AI video cloud: a good wife in the era of we media

冒泡排序,打印菱形,打印直角三角形,打印倒三角,打印等边三角形,打印九九乘法表

redis 缓存雪崩、穿透、击穿问题
![[it] Fuxin PDF Keeping Tool Selection](/img/1e/87dbd435e830c139bc3d5cf86d6d57.png)
[it] Fuxin PDF Keeping Tool Selection
随机推荐
Tricks | [trick6] learning rate adjustment strategy of yolov5 (one cycle policy, cosine annealing, etc.)

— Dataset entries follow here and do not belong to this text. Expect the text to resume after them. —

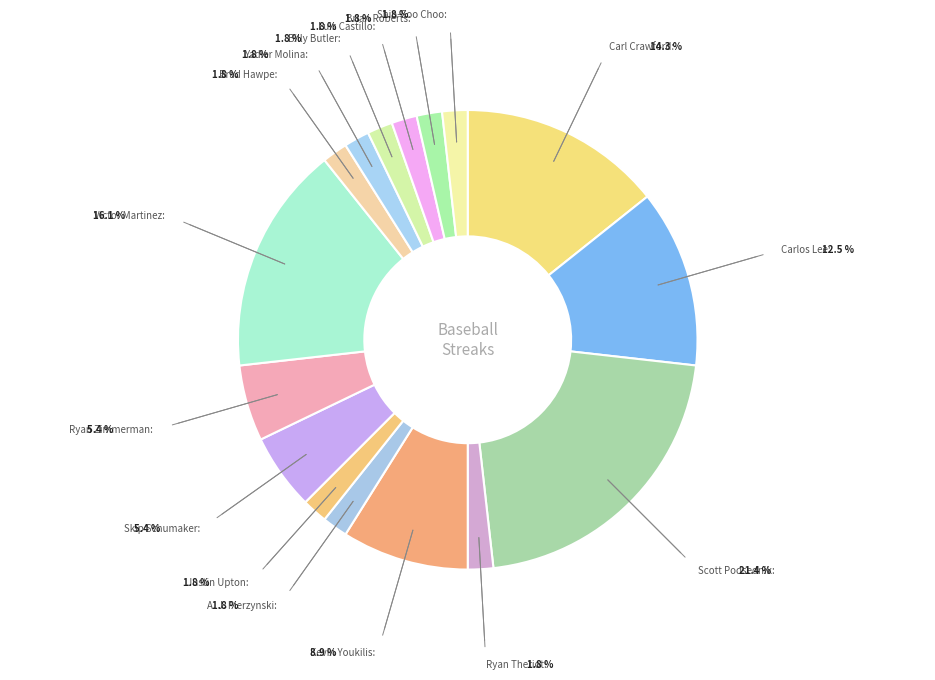

Which slice is the largest?

Scott Podsednik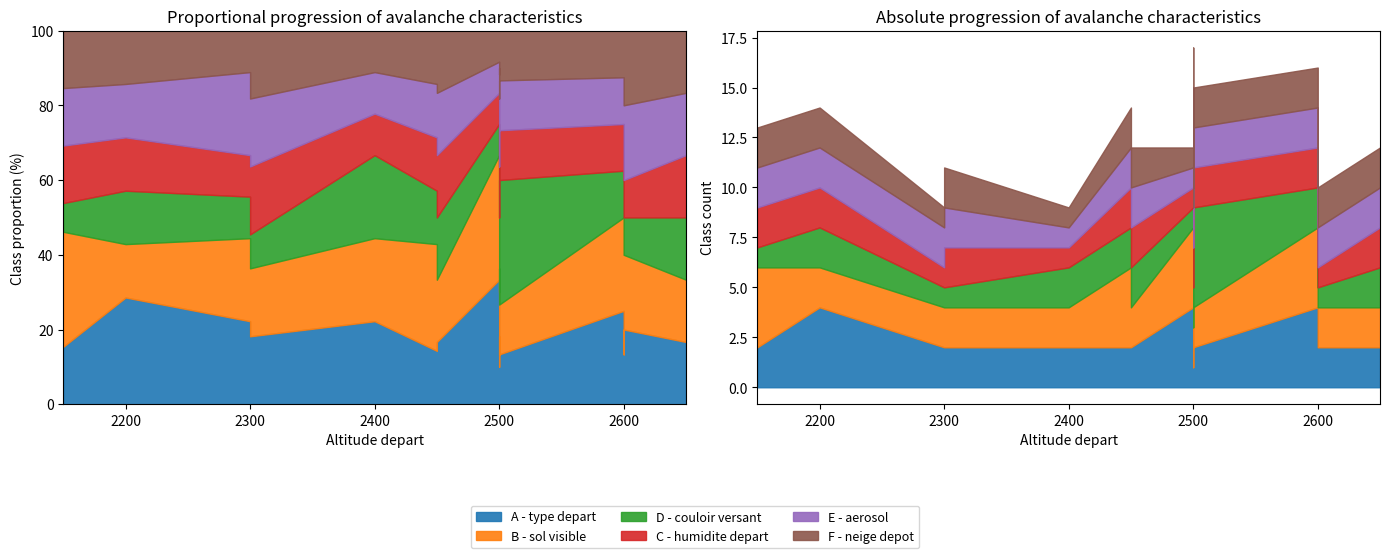

Which series has the largest range (max minus min)?

D - couloir versant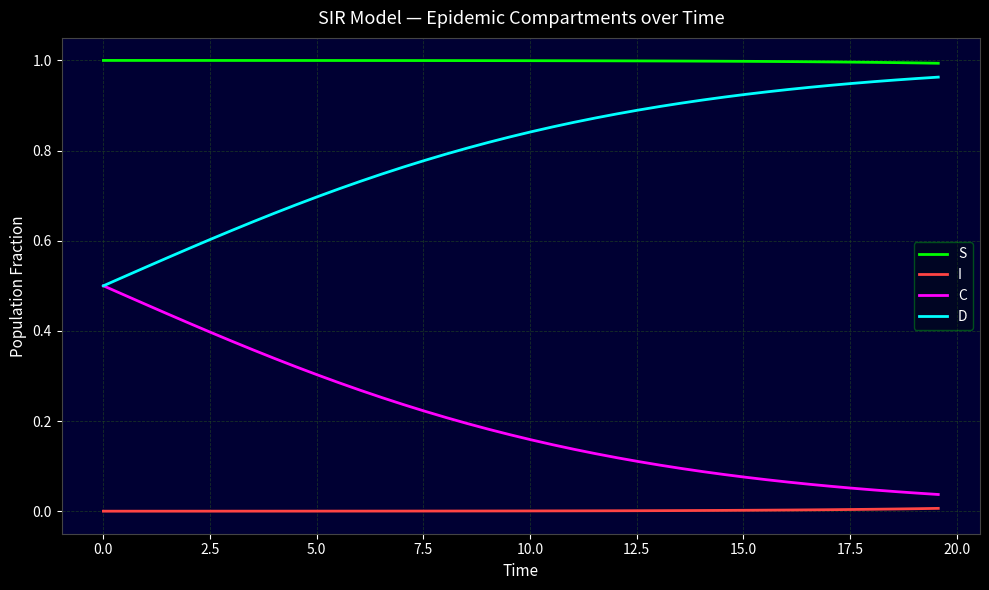

Which series has the largest total across all categories?

S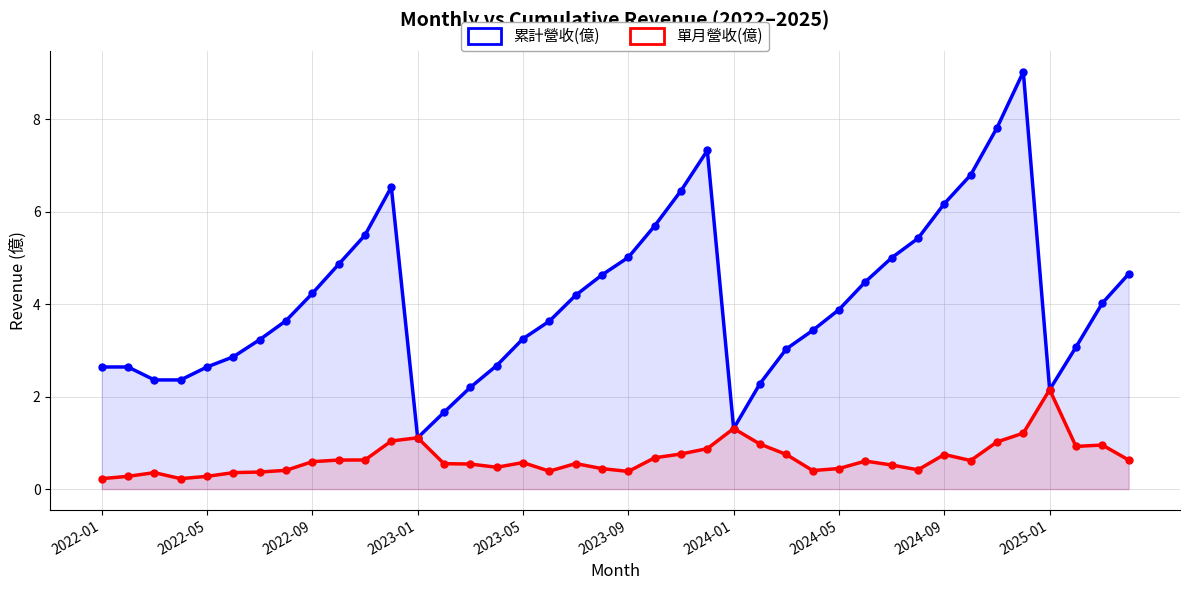

What are all the series names shown in the legend?

累計營收(億), 單月營收(億)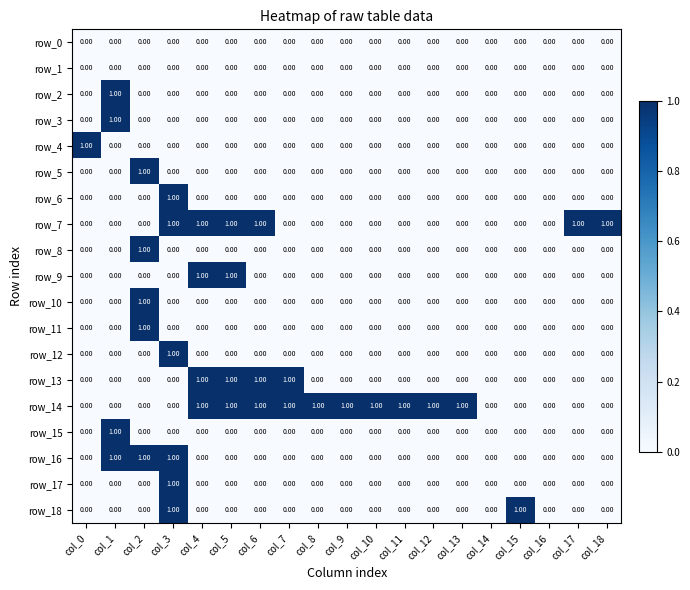

Between col_14 and col_17, which series saw the biggest shift?

row_7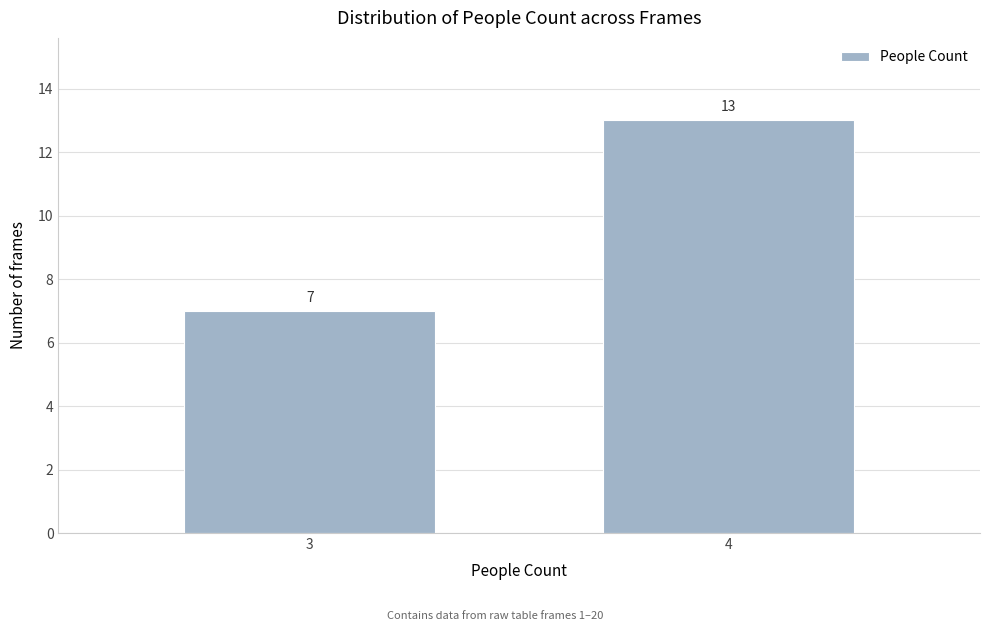

Reading left to right, transcribe all the data shown in this chart.

3=7	4=13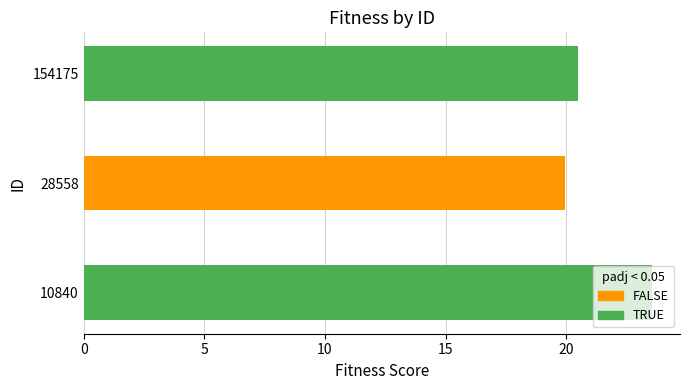

True or false: the data shows 23.5 at 10840.

True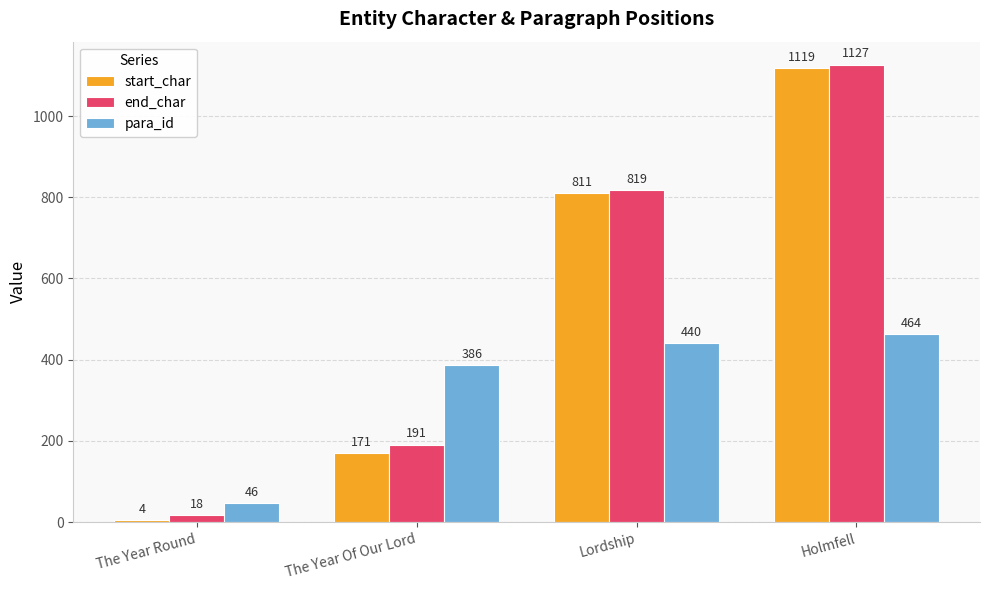

How many groups of bars are there?

4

冒泡排序,打印菱形,打印直角三角形,打印倒三角,打印等边三角形,打印九九乘法表
@Differences between jsonformat and @datetimeformat
Li Kou today's question -1037 Effective boomerang
Kube dns yaml
Myql error expression 1 of select list is not in group by claim and contains nonaggregated column
Gstreamer应用开发实战指南(三)
seaweedfs-client适配高版本的seaweedfs服务
Requests segmented downloading of files and multi-threaded downloading
Gstreamer应用开发实战指南(四)
Connecting pyqt5 and SQL Server Databases
validate-npm-package-name
The principle and implementation of lazy image loading
Windows uses php to start ThinkPHP project and deploy configuration
A few minutes to understand the Flink waterline
The 27th issue of product weekly report | members' new interests of black users; CSDN app v5.1.0 release
AspNetPager combines stored procedure paging to speed up access
MySQL add field or create table SQL statement
Alibaba cloud AI training camp -sql basics 5: window functions, etc
In latex, \cdots is followed by a sentence. What's wrong with the format of the following sentence.